A veces, entre tantos anhelos de contribuir con propuestas en grupos o comunidades, no nos damos cuenta, que quizás, nuestra aspiración sea tener la razón en todo; actitud que se vuelve un capricho, una cizaña egoísta que rechaza cuánto de los otros puede haber de nuevo. Así, no hacemos más que arrancar y sofocar miles de brotes que intentan crecer entre tantos límites. Robamos la poca luz que se enciende de los otros, ofuscando sus miradas. S
epultamos como los ríos en el mar: consejos, sugerencias y cuántas auténticas ideas.

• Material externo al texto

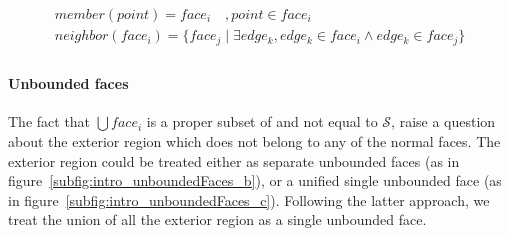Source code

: \[
\begin{array}{l}
  \mathit{member}\left(point\right) = face_i \quad, point \in face_i \\
  \mathit{neighbor}\left(face_i\right) = \lbrace  face_j \mid \exists edge_k, edge_k \in face_i \land edge_k \in face_j \rbrace\\
\end{array}
\]

\paragraph{Unbounded faces}
The fact that $\bigcup face_i$ is a proper subset of and not equal to $\mathcal{S}$, raise a question about the exterior region which does not belong to any of the normal faces.
The exterior region could be treated either as separate unbounded faces (as in figure~\ref{subfig:intro_unboundedFaces_b}), or a unified single unbounded face (as in figure~\ref{subfig:intro_unboundedFaces_c}).
Following the latter approach, we treat the union of all the exterior region as a single unbounded face.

En una comunidad se puede ser de repente como el calor del verano que quema y seca cuanto crece, o bien, ser el alivio que da la lluvia a la sequía que agrieta a muchas vidas.
No se trata de quién suma, o quién resta. Tampoco de cuánta experiencia se debe tener para imponer lo que pienso. Más bien, se trata de cuánto amor se pone en todo lo que hacemos y decimos.
Tenemos la posibilidad de que nuestras palabras sean una bendición entre tanta desesperanza; sean la libertad que da alas y trasciende lo meramente humano, o quedarnos simplemente dando algo práctico, finito y caduco.